- _Tugas yang Diminta_:
1) Jawab pertanyaan berikut dari teks tentang kekerasan terhadap perempuan:
(a) Menurut WHO, berapa banyak perempuan di dunia yang mengalami kekerasan fisik atau seksual sepanjang hidupnya?
(b) Berapa jumlah seluruh laporan kekerasan sepanjang tahun 2024 menurut SIMFONI PPA?
(c) Berapa kasus kekerasan terhadap perempuan yang sudah tercatat hingga Maret 2025?
2) Lanjutkan teks tentang kekerasan terhadap perempuan, mulai setelah kalimat terakhirnya.

- _Kutipan Sumber_:
Gelapnya Angka yang Meninggi

Organisasi Kesehatan Dunia (WHO) menyatakan bahwa satu dari tiga perempuan di dunia mengalami kekerasan fisik atau seksual sepanjang hidupnya. Ini bukan sekadar statistik. Ini adalah gambaran nyata bahwa tubuh dan jiwa perempuan masih menjadi arena kekuasaan yang terus dieksploitasi. Data global tahun 2023 menunjukkan bahwa rata-rata 140 perempuan dan anak perempuan dibunuh setiap hari oleh pasangan atau anggota keluarga mereka sendiri. Angka ini tidak hanya mengejutkan, tetapi juga menggambarkan bagaimana rumah, yang seharusnya menjadi tempat paling aman, justru menjelma menjadi ruang paling berbahaya.

Darurat Kekerasan terhadap Perempuan

Indonesia, sebagai bagian dari komunitas global, tak luput dari kondisi ini. Data dari Sistem Informasi Online Perlindungan Perempuan dan Anak (SIMFONI PPA) menunjukkan bahwa sepanjang tahun 2024, terdapat 31.947 laporan kekerasan, dan sebanyak 27.658 di antaranya menimpa perempuan. Hingga Maret 2025 saja, sudah tercatat 3.886 kasus kekerasan terhadap perempuan. Ini artinya, dalam hitungan hari, puluhan hingga ratusan perempuan menjadi korban kekerasan dalam berbagai bentuk—baik fisik, seksual, ekonomi, maupun psikis.

- _Data Tersimpan_:

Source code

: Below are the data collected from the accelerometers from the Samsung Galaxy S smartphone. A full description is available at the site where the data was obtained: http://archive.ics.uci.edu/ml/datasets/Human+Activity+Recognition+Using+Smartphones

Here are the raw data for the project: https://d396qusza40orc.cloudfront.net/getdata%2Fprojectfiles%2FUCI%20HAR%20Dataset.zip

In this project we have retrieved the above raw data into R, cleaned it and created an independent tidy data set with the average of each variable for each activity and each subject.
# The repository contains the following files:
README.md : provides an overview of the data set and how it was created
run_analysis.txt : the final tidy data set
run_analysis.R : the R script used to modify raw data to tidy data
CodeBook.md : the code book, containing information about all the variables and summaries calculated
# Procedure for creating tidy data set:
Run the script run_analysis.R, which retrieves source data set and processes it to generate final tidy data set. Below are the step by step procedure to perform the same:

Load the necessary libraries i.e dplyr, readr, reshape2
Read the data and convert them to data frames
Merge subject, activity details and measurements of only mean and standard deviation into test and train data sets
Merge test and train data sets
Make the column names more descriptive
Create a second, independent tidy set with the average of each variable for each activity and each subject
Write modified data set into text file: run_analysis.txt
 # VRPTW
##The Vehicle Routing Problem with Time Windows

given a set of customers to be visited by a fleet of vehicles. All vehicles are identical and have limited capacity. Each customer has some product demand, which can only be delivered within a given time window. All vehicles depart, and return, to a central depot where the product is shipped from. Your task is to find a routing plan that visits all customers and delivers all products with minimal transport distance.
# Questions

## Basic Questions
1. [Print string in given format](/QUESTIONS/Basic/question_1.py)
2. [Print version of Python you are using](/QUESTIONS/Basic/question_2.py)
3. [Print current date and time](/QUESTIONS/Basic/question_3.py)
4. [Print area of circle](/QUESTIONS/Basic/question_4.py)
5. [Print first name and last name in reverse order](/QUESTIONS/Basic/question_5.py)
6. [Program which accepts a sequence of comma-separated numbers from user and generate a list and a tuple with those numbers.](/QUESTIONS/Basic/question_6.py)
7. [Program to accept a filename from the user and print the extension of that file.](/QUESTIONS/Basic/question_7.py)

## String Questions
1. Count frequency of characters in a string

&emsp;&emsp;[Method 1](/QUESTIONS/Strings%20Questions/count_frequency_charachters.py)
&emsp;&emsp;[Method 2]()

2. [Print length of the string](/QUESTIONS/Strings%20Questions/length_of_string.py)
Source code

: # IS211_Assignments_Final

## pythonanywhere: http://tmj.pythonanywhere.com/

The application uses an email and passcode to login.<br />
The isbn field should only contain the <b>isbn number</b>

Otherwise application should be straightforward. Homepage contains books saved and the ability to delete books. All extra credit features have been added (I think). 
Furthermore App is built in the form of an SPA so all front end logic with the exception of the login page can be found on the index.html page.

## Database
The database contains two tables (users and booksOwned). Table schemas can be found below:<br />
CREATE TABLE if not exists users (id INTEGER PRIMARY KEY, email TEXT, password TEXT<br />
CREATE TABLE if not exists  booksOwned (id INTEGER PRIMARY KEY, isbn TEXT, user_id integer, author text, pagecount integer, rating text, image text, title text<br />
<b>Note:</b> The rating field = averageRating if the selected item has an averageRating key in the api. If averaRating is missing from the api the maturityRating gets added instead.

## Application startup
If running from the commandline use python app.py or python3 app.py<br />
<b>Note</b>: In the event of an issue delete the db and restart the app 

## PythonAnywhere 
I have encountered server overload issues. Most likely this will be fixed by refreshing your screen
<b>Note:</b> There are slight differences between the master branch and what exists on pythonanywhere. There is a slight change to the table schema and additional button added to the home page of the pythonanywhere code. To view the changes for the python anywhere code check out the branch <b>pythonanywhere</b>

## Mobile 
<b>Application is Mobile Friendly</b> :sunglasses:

- _Hasil Tugas_:
1)
(a) Satu dari tiga perempuan.
(b) 31.947 laporan.
(c) 3.886 kasus.

2)
Kekerasan yang Mengakar dalam Sistem Sosial

Kekerasan terhadap perempuan tidak muncul dari ruang hampa. Ia tumbuh dalam struktur sosial yang secara sistematis membenarkan subordinasi perempuan. Norma patriarkal yang tertanam sejak dini dalam keluarga, pendidikan, dan masyarakat luas telah menciptakan ruang-ruang ketimpangan kuasa. Sejak kecil, anak perempuan diajarkan untuk patuh, diam, dan mengalah. Ketika dewasa, mereka dituntut untuk menjadi “istri baik” yang menerima perlakuan suami, bahkan ketika itu berbalut kekerasan.

Kekerasan dalam rumah tangga (KDRT) menjadi bentuk paling dominan yang dilaporkan. Namun ironisnya, angka ini diyakini hanya sebagian kecil dari realita yang sebenarnya terjadi. Banyak perempuan memilih bungkam. Sebagian karena takut akan stigma, sebagian karena tidak tahu harus melapor ke mana, dan sebagian lainnya karena berpikir bahwa tidak akan ada yang berubah. Diam menjadi mekanisme bertahan hidup, bukan karena lemah, melainkan karena sistem yang ada tidak berpihak pada mereka.

UU TPKS: Sebuah Langkah, Tapi Masih Terbata-bata

Pengesahan Undang-Undang Tindak Pidana Kekerasan Seksual (UU TPKS) pada Mei 2022 menjadi angin segar yang ditunggu-tunggu oleh banyak pihak. UU ini dianggap sebagai tonggak penting dalam pengakuan hak korban dan pemberian payung hukum yang lebih menyeluruh. Namun, sebagaimana hukum lain di negeri ini, implementasi menjadi tantangan utama.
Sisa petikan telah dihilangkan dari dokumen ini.